Ein Musterbogen mit dem Logo des Zensus 2011   |  © dpa/picture alliance

Mehr als zwei Jahre liegt der Stichtag des Zensus 2011 bereits zurück, dessen erste Ergebnisse am Freitag veröffentlicht wurden. Dennoch werden die eigentlich nicht mehr ganz so aktuellen Daten Deutschland noch einige Zeit beschäftigen. Denn die erste Vollerhebung der deutschen Bevölkerung seit 20 Jahren hat einige Auswirkungen – besonders, wenn es um die Verteilung öffentlicher Gelder geht. Bereits kurz nach der Veröffentlichung der ersten Ergebnisse brachten sich daher Kommunen, Länder, Verbände und wissenschaftliche Institute in Position.

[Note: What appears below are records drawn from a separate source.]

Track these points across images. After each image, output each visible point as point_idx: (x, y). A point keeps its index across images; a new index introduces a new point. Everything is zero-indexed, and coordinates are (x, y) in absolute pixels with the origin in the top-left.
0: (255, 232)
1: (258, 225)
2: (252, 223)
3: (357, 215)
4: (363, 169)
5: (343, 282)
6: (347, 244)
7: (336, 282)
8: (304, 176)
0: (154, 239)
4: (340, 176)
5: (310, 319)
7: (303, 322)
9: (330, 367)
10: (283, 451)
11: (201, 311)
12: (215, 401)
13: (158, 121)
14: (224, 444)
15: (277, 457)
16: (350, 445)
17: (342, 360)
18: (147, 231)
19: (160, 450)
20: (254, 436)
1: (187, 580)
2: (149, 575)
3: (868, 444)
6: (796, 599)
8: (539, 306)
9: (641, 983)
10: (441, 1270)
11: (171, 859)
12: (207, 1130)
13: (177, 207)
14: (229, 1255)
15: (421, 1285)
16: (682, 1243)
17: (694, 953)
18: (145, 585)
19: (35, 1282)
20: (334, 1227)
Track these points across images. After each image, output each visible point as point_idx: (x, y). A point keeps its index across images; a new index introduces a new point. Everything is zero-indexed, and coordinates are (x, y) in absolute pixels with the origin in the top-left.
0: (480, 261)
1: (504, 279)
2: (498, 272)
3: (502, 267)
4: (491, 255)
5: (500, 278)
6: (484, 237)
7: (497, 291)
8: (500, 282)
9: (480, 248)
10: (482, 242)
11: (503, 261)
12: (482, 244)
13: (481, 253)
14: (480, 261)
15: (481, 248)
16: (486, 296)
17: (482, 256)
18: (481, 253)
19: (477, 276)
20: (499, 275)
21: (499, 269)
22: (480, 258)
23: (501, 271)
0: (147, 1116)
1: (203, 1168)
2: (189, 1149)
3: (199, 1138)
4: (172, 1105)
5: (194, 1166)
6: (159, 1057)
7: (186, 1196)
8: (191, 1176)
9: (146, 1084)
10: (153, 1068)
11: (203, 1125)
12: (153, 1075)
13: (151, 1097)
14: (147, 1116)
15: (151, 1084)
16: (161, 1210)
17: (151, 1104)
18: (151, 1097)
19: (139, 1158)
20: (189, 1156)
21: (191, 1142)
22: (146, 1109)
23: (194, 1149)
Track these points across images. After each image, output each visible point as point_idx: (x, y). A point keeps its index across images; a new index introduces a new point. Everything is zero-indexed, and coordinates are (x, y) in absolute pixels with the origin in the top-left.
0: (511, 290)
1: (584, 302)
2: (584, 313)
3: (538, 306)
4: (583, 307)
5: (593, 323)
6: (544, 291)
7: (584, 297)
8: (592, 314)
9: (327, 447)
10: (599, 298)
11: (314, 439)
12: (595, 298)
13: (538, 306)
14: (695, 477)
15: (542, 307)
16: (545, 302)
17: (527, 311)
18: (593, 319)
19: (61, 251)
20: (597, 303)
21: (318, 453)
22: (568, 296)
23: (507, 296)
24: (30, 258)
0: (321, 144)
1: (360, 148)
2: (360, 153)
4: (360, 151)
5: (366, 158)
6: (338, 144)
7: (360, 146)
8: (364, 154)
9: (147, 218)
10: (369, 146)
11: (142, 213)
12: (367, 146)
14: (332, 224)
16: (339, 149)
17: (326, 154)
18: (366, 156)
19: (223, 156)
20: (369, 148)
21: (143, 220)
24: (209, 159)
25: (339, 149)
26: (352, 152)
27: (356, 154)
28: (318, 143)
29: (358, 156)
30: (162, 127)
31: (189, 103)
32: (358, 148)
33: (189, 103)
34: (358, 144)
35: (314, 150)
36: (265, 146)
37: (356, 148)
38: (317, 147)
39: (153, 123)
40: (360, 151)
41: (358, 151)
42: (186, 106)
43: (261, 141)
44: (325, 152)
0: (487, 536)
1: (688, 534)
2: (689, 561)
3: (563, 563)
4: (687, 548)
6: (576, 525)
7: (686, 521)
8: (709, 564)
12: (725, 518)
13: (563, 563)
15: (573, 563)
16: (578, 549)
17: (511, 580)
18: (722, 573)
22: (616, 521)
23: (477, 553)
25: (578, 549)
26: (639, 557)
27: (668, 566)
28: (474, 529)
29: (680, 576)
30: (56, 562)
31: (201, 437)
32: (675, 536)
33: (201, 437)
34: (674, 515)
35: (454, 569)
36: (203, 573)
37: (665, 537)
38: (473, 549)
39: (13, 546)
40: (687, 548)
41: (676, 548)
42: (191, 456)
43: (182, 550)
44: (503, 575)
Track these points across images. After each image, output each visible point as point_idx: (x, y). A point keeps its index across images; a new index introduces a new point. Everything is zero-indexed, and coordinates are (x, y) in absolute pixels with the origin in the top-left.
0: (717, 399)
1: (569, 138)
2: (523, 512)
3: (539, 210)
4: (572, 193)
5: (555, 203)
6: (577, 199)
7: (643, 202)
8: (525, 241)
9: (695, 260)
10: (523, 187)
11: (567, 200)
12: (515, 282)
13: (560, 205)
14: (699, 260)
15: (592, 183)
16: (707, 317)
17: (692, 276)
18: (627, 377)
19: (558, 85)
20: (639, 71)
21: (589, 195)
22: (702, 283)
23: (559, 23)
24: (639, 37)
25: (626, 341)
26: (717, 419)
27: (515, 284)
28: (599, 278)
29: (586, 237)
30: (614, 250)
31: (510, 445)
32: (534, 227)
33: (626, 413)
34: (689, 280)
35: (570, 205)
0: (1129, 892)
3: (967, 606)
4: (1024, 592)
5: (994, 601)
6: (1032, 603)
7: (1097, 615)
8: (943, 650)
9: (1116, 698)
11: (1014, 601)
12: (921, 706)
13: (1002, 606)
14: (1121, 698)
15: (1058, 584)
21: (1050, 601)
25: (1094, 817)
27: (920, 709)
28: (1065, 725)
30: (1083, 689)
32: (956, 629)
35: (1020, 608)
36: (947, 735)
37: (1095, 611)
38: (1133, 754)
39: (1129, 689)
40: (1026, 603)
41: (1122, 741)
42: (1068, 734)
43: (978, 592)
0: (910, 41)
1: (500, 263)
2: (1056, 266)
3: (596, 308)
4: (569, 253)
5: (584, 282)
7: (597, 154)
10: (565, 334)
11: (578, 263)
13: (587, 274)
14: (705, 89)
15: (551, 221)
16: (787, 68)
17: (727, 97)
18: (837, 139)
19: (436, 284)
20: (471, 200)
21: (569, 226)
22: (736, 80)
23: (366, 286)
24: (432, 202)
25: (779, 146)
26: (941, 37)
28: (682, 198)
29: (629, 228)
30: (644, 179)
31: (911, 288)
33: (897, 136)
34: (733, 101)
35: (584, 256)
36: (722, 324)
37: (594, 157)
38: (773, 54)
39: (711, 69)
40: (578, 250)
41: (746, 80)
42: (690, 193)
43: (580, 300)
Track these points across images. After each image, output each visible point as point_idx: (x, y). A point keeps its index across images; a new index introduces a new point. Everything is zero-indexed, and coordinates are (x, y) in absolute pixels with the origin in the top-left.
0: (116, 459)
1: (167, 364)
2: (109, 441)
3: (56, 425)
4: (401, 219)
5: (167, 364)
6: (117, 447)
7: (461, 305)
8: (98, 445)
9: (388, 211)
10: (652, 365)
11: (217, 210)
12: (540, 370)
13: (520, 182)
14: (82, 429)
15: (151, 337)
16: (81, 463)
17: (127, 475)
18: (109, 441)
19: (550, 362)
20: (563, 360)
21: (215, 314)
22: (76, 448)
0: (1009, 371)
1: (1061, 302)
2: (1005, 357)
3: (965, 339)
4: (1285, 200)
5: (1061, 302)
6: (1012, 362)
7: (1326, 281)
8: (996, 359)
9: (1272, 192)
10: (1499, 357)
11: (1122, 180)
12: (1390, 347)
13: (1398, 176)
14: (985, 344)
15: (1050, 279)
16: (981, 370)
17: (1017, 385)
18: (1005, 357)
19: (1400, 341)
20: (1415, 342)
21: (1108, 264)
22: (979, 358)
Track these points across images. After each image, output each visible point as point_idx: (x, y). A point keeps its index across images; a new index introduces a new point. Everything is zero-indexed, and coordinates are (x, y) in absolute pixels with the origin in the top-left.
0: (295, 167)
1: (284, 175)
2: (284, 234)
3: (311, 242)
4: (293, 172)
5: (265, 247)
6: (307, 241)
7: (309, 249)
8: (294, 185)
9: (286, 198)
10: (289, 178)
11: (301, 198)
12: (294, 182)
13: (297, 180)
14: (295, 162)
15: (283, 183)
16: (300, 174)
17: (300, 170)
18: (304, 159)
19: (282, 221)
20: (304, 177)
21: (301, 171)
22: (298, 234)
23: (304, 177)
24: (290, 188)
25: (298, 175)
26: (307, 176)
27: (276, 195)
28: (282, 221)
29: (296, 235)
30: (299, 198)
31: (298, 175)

Besonders bei der Zahl der in Deutschland lebenden Ausländer lagen die Statistiker daneben – und das ist aus vielerlei Gründen bemerkenswert. Nahezu 1,1 Millionen weniger Menschen mit fremdem Pass als geschätzt lebten 2011 in Deutschland. Das sind 15,9 Prozent weniger als angenommen. Die fehlenden Ausländer machen den überwiegenden Teil des nun errechneten Bevölkerungsverlusts aus.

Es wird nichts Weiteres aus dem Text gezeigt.